## Extracted material
-- Opening Marker --

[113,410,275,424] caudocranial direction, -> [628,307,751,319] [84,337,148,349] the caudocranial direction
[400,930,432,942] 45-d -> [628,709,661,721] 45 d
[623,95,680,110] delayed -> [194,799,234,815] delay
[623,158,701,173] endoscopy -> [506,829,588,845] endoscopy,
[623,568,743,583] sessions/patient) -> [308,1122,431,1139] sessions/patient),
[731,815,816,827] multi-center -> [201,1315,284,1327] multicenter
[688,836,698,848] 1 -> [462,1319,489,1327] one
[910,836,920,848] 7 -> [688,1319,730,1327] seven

-- Closing Marker --
-- Opening Marker --

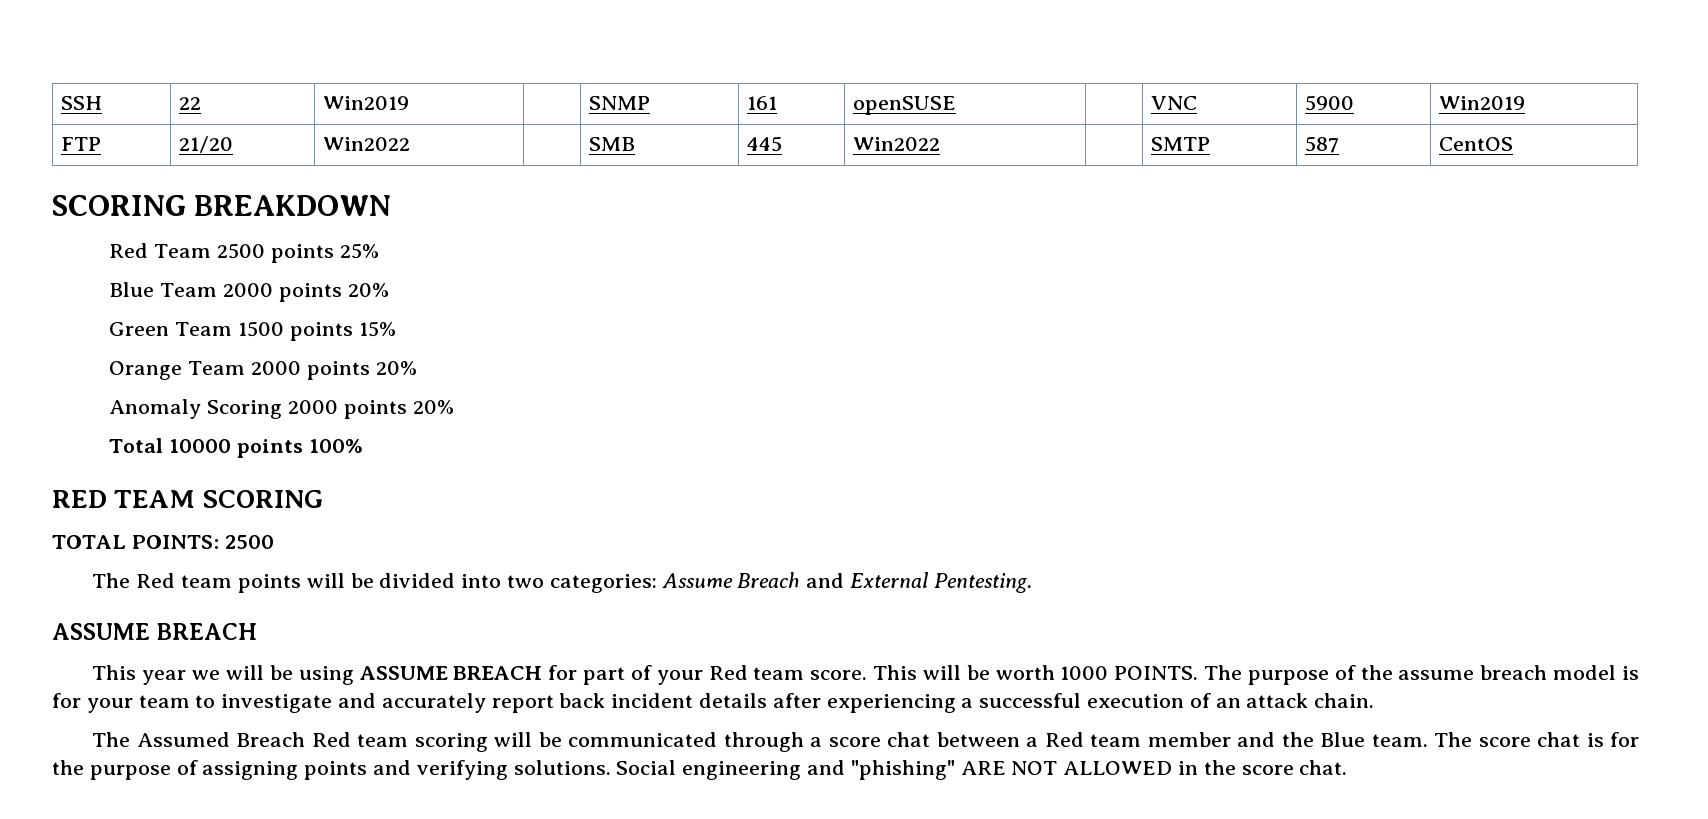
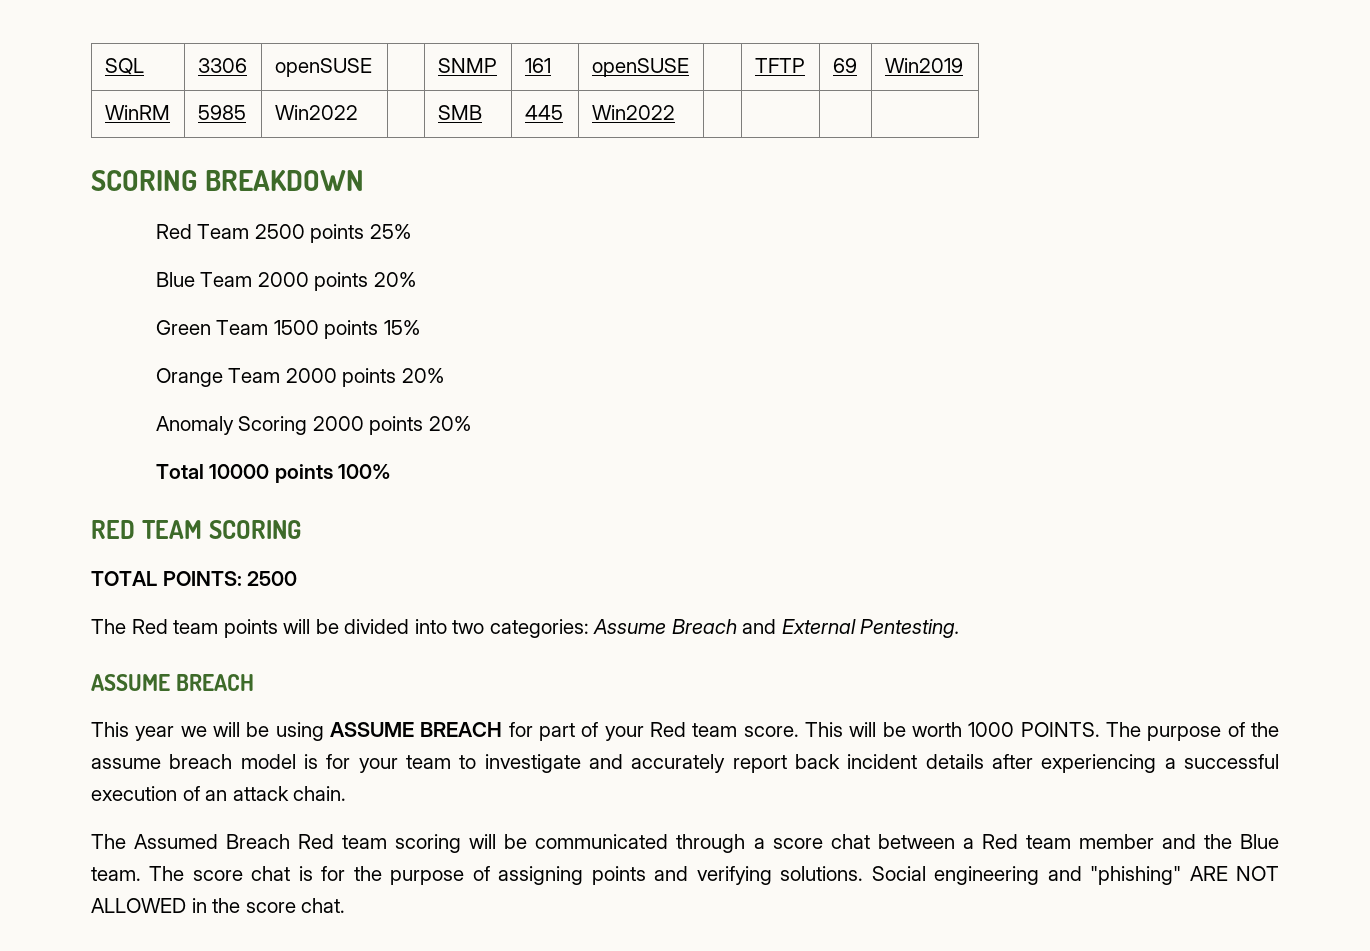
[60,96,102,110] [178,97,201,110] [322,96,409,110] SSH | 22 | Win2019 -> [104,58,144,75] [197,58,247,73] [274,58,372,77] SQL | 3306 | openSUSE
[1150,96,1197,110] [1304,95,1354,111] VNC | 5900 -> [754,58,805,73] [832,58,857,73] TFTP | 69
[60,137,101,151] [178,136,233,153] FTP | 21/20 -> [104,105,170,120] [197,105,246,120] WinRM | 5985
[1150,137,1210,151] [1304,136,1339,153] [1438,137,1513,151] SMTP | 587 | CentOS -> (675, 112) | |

-- Closing Marker --

Only one part of the material above is to be transcribed, namely the lines starting with the line that has "[688,836,698,848] 1 ->" and going on through the line that has "[910,836,920,848] 7 ->", exactly as they stand.

[688,836,698,848] 1 -> [462,1319,489,1327] one
[910,836,920,848] 7 -> [688,1319,730,1327] seven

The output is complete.